[Source passage]
----------------
Similarly to the transmittance, we can visualize how the spheres now get rendered in an arbitrary order. Each of them adding their light occluded by whatever is in front. Note how this visually resolves ordering due to how we’re interpreting whatever is more occluded as being behind and vice-versa.

And after this, we’re done! Every draw is contributing to the final image by the right amount, and all the passes we’ve done could have rendered each transparency draw in any order.

Extra Sauce

Overdraw Prevention

We’ve also gone through ~~not-that-much~~ all this pain to generate our transmittance-over-depth function, why not take advantage of it? Here is a good way I found to put it to good use.

After we’ve generated the transmittance, we can take a look at the resulting function and see if it ever becomes zero, if it does, that means that nothing after that point in the depth range is visible, so let’s just write to a depth buffer and use that for doing transparency shading!

Opaque rendering does just this, because you know that the transmittance after a fully opaque pixel is zero, you can happily write depth and after that, you don’t need to do any shading for depths that lay behind. Transparency rendering is a super-set of that, where transmittance is not binary, but once it’s zero, we’re at the same situation.

By writing depth and testing against that depth we’re avoiding potentially a lot of shading that would have been useless. This is a classic problem with transparency, you have 30 smoke particles that are so dense that you only see the closest 5 or 6 layers, but if you’re following a traditional transparency pipeline you’re having to shade them all. All that work shading the first few ones was wasted, since none of that contributed to the final image.

To do this, after the transmittance generation step, you could run a full-screen draw like the following, where we look for a depth at which it’s safe to consider transmittance to be so low that anything behind won’t contribute to the final result. This could of course be done in many other ways, but the general idea remains the same:

float pixel_shader() : SV_DEPTH
{
    float4 clip_position = /*...*/;
    float threshold = 0.0001;

    //
    // If transmittance an infinite depth is above the threshold, it doesn't ever become
    // zero, so we can bail out.
    //
    float3 transmittance_at_far_depth = sample_transmittance(clip_position.xy, +FLOAT32_INFINITY);
    if (all(transmittance_at_far_depth <= threshold))
    {
        float normalized_depth_at_zero_transmittance = 1.0;
        float sample_depth = 0.5;
        float delta = 0.25;

        //
        // Quick & Dirty way to binary search through the transmittance function
        // looking for a value that's below the threshold.
----------------
[Recorded information]
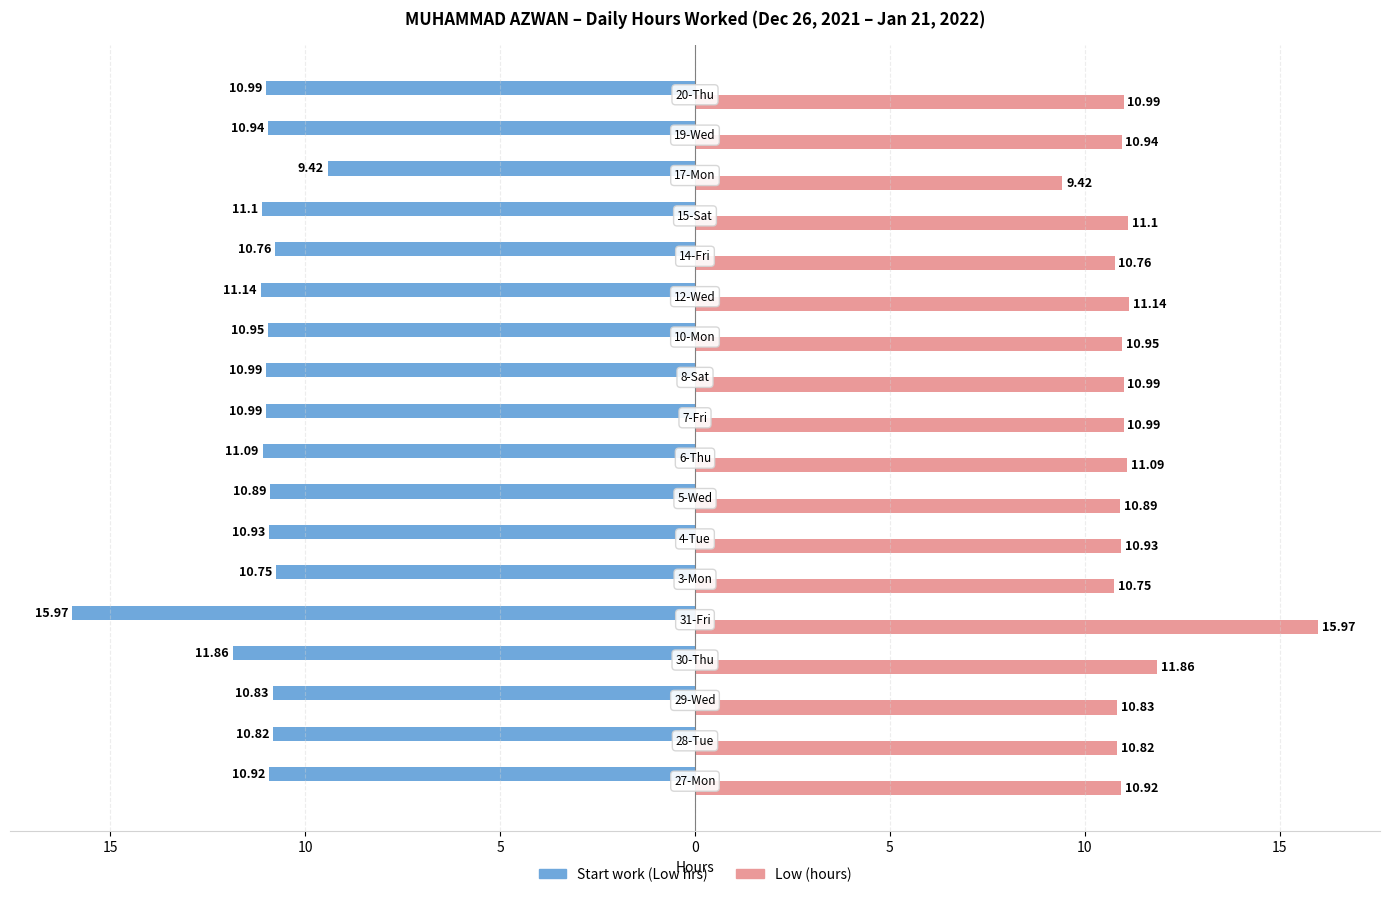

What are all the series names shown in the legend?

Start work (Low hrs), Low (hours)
----------------
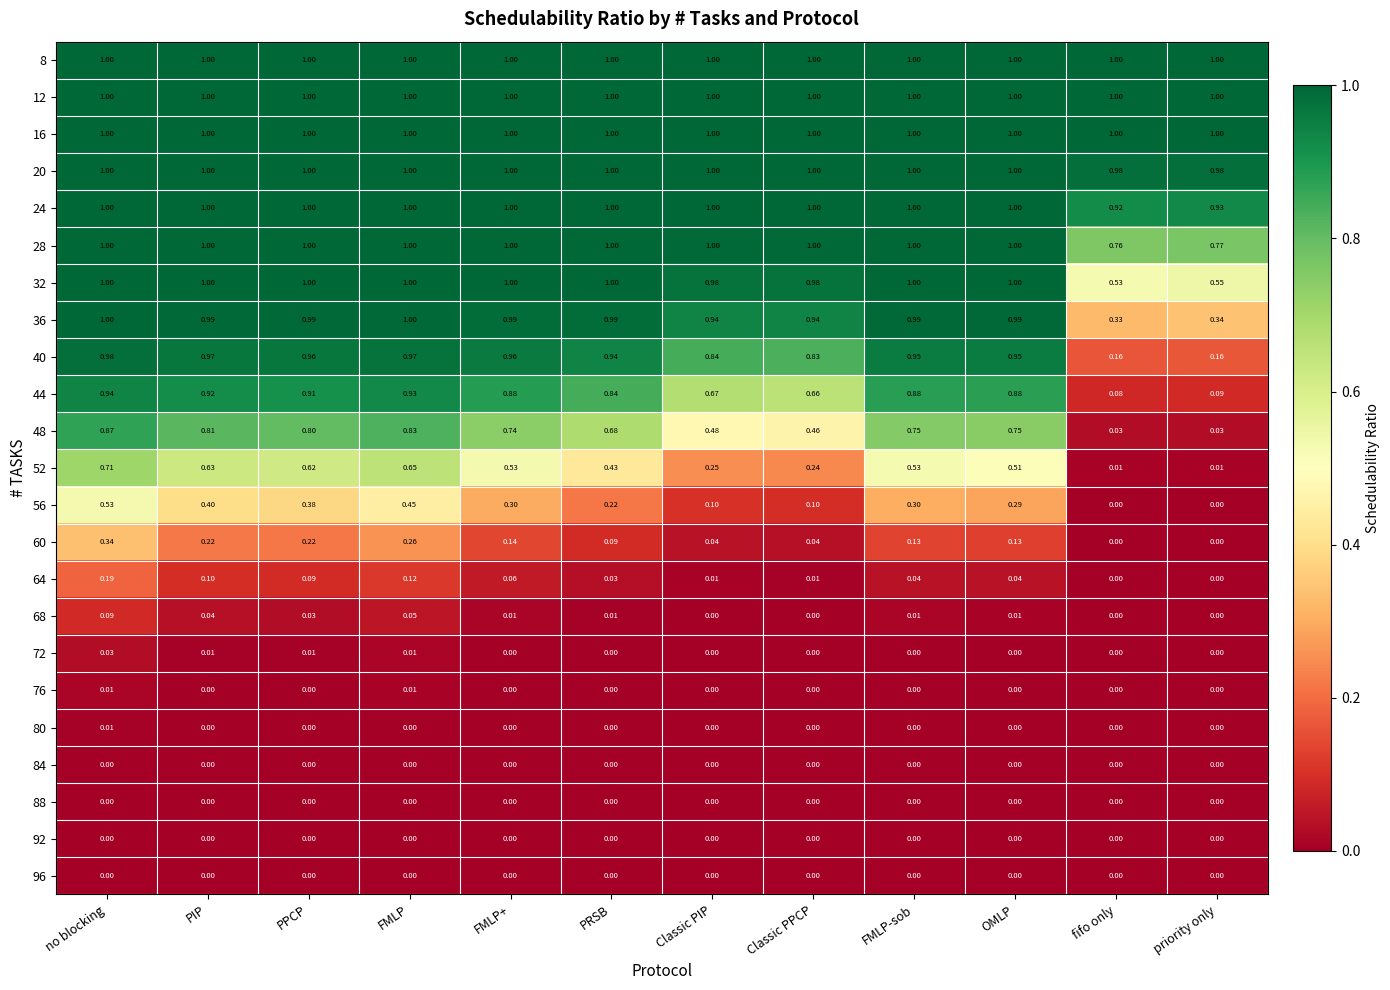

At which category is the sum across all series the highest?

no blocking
----------------
[Assignment 1] Return everything in the transparency rendering text from "We’ve also gone" down to "doing transparency shading!", copied word for word.
[Assignment 2]
Check each statement against the transparency rendering text. Answer yes or no, and quote the words from the text that decide it.
(a) In the smoke example, only the closest 5 or 6 of 30 particles can be seen.
(b) The shader sets its threshold to 0.001.
(c) The text describes transmittance in transparency rendering as binary.
[Assignment 3] Write what comes next in the transparency rendering text, picking up after its last line.

[Final answer 1]
We’ve also gone through ~~not-that-much~~ all this pain to generate our transmittance-over-depth function, why not take advantage of it? Here is a good way I found to put it to good use.

After we’ve generated the transmittance, we can take a look at the resulting function and see if it ever becomes zero, if it does, that means that nothing after that point in the depth range is visible, so let’s just write to a depth buffer and use that for doing transparency shading!

[Final answer 2]
(a) Yes: "you have 30 smoke particles that are so dense that you only see the closest 5 or 6 layers"
(b) No: "float threshold = 0.0001;"
(c) No: "where transmittance is not binary"

[Final answer 3]
        //
        int steps = 6;
        for (int i = 0; i < steps; ++i)
        {
            float3 transmittance = sample_transmittance(clip_position.xy, sample_depth);
            if (all(transmittance <= threshold))
            {
                normalized_depth_at_zero_transmittance = sample_depth;
                sample_depth -= delta;
            }
            else
            {
                sample_depth += delta;
            }
            delta *= 0.5;
        }

        //
        // Searching inside the transparency depth bounds, so have to transform that to
        // a world-space linear-depth and that into a device depth we can output into
        // the currently bound depth buffer.
        //
        float device_depth = device_depth_from_normalized_transparency_depth(normalized_depth_at_zero_transmittance);

        return device_depth;
    }

    return 0;
}

Note how here we have to do if (all(transmittance <= threshold)) meaning that we’re checking that all the components of our polychrome transmittance have become zero. If all components are not zero it means that there’s still some light frequencies that can be visible behind a given depth.

Here is a visualization of where this code has written depth due to finding a point at which transmittance became zero. You can see how this triggers in the areas where multiple spheres overlap, especially if they are different colors because they would each be occluding light from different frequencies.

In the checkerboard pixels, we are avoiding doing any shading for some of the transparent surfaces that lay after a certain depth.

Occluding Opaque Layer

We can extend this previous idea further. If we generate transmittance before we do the shading of our opaque layer, it means that we know about this transmittance-over-depth when we’re shading the opaque layer as well. So first thing we can do is to also sample this transparency depth we wrote and avoid shading the opaque draws that will be fully occluded by transparent draws.

This requires the slightly unusual approach of doing a lot of your transparency rendering before your opaque stuff, but there’s not much going against that. One thing that’s useful to do before any transparency rendering is to get some sort of depth you can use. Lots of renderers already do a depth-prepass, or a GBuffer or generate a VBuffer (visibility buffer), etc. All of which generate a depth buffer before doing any shading.

In my case I render a visibility buffer first (including depth), then I generate the transmittance and write depth at zero transmittance (to a separate depth buffer, cause you probably want to keep the opaque-only depth buffer for other stuff). The I use that to test against when shading both the opaque layer and the transparent draws.

This adds some more savings to those pathological cases for transparency mentioned in the previous section. However, if transmittance is not quite reaching zero you can still put this information to good use, for example, by using variable-rate shading to make those pixels cheaper, since they’re going to be partially occluded anyway and might not need that high-frequency detail.

Separate Compositing Pass

Instead of rendering directly on top of the shaded opaque layer, you can render to a separate target instead and composite transparency on top of opaque in a separate pass.

This decouples transparency rendering from opaque almost completely. We’re still using the opaque layer’s depth buffer to initially test against but this is often already available even before opaque shading in any sort of “deferred” renderer. Forward renderers still often have a depth pre-pass that we could use as well.

This opens the possibility of rendering transparency at a lower resolution than opaque, this could even be made dynamic depending on the cost of transparency in a given scene. This could help handle classic frame-time spikes that happen when lots of low-frequency detail transparency fills the screen, such as big explosion or smoke effects.

Also allows to run dedicated full-screen passes on the transparency results only. For example extra transparency anti-aliasing or de-noising.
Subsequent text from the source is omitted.